Photo: Pierre Brassard | www.pierrrebrassard.com

Chaque mardi, la journaliste et animatrice Julie Laferrière et l’humoriste, animateur et illustrateur Pierre Brassard posent un regard original sur les usagers du transport en commun.

Ligne 55 direction sud, arrêt Saint-Urbain, angle Laurier. Jeudi, il est 13 h 20.

Elle est toute menue, porte un béret et tient son sac à main bien serré contre elle. Elle a la soixantaine avancée et mesure à peine 5 pi 3 po.

Son petit corps est secoué par un hoquet géant et persistant qui ne lui laisse aucun répit. Nous sommes quelques-uns à l’arrêt à observer celle qui, par excès de politesse, s’excuse après chaque hic.

Le bus arrive et nous laisse monter à bord. La petite dame d’abord. La pauvre, qui est toujours secouée par une série de hic-hic-hic-pardon-pardon-pardon, finit par s’asseoir, laissant pendre ses pieds qui ne touchent pas au sol.

La dame est traversée par un autre tremblement du corps involontaire. Nous sommes plusieurs à l’observer et à sourire discrètement devant l’embarras qu’elle semble ressentir. C’est vrai que le hoquet, tout comme le fait de perdre pied et de se planter sur le trottoir devant une terrasse remplie à craquer, a quelque chose d’humiliant. C’est une perte de contrôle momentanée et totale de l’esprit sur le corps.
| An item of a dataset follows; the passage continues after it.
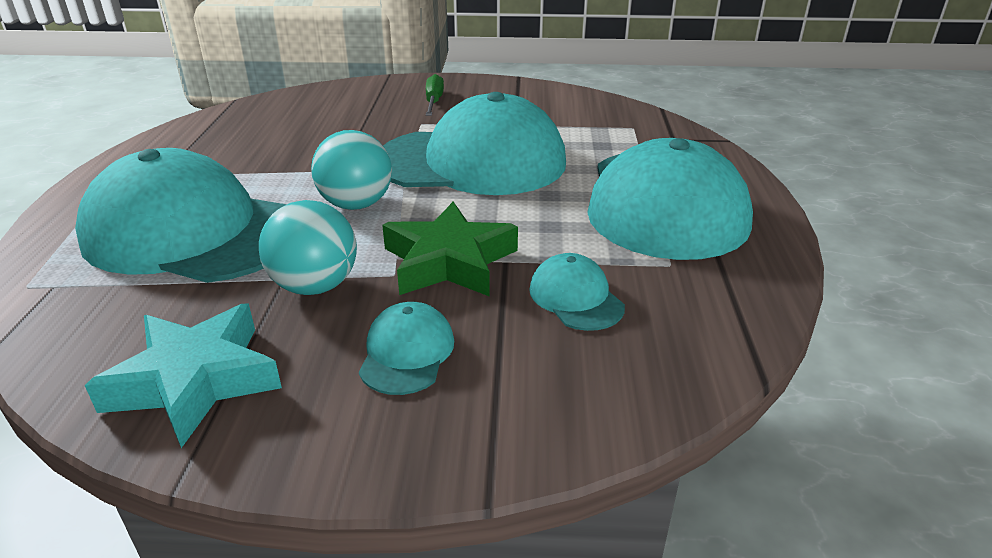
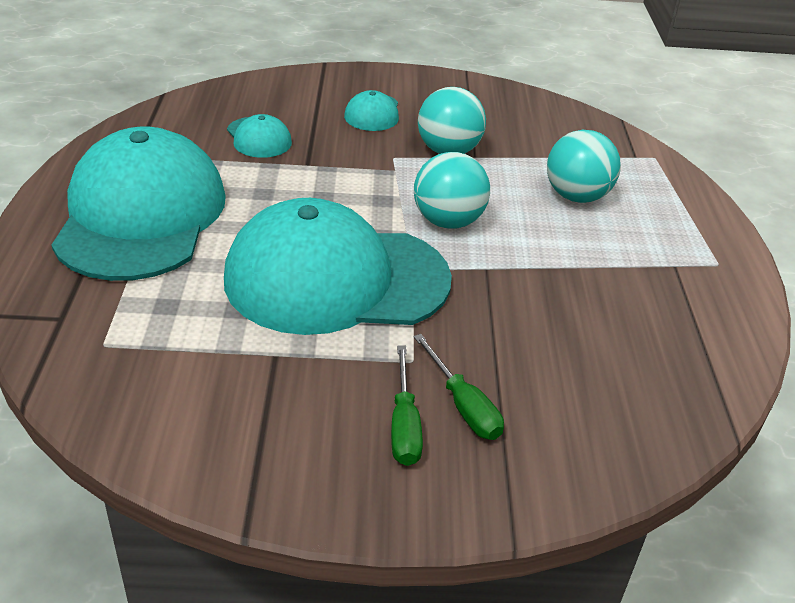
camera: 175 degrees right, 5 degrees up
(193, 232) = (576, 196): turquoise cap -> turquoise ball
(195, 381) = (489, 105): turquoise star -> none
(395, 108) = (463, 406): none -> green screwdriver
(449, 261) = (352, 166): green star -> none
Une brève absence de dignité qui a, pour ceux qui en témoignent, une dimension franchement comique. Parce que c’est sans conséquence et, aussi, surtout, parce que, démocratiquement, personne n’est à l’abri de perdre un peu la face, à tout moment.
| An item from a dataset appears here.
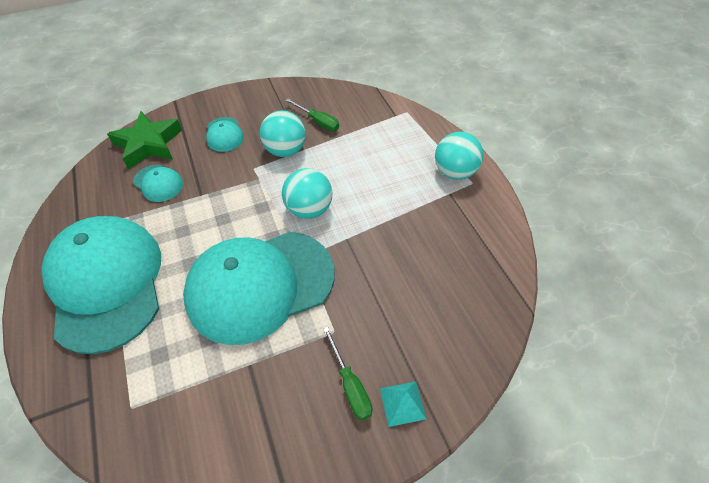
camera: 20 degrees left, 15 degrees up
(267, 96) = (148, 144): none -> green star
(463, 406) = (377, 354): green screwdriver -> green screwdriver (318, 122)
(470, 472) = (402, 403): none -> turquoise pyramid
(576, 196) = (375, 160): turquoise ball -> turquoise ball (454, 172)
C’est ainsi que la vie peut nous rappeler à l’ordre, au détour, lorsque la vanité, l’orgueil ou la prétention vient nous tenter. Elle ramène l’humain directement au pays de l’humilité. Que ce soit par l’intermédiaire d’une plaque de glace sur laquelle glisse un fier adolescent, d’une grosse poussière logée dans l’œil d’un chic homme d’affaires et que ce désagrément fait grimacer, ou encore par ce hoquet viril qui s’est glissé dans la peau de la dame délicate aux manières irréprochables.
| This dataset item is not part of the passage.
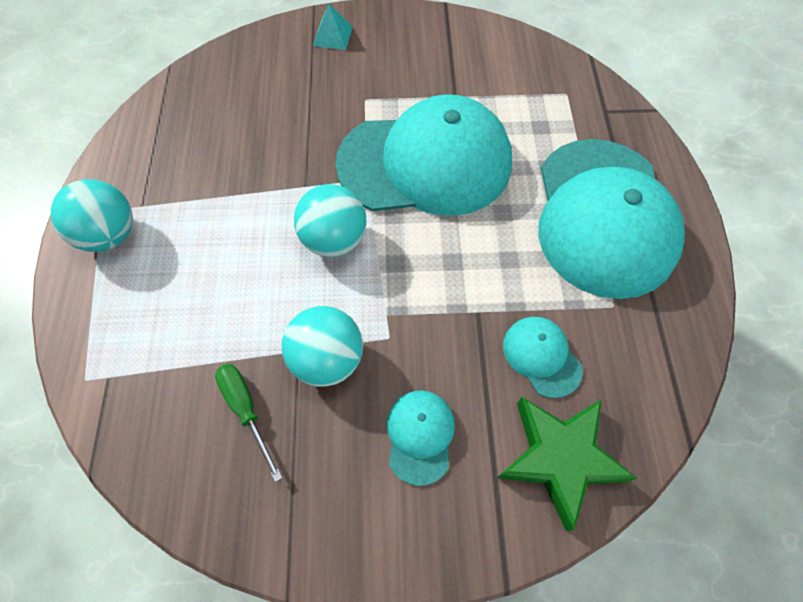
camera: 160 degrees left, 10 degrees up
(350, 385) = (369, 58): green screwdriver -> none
Nous aurions peut-être pu mettre un terme à son état en lui faisant, collectivement, faire un saut. Mais ce projet nous est passé rapidement. Peut-être par crainte que son frêle cœur ne résiste pas à un tel choc ou, simplement, pour lui permettre d’être encore un peu imparfaite, hors de contrôle et, par le fait même, un peu plus libre.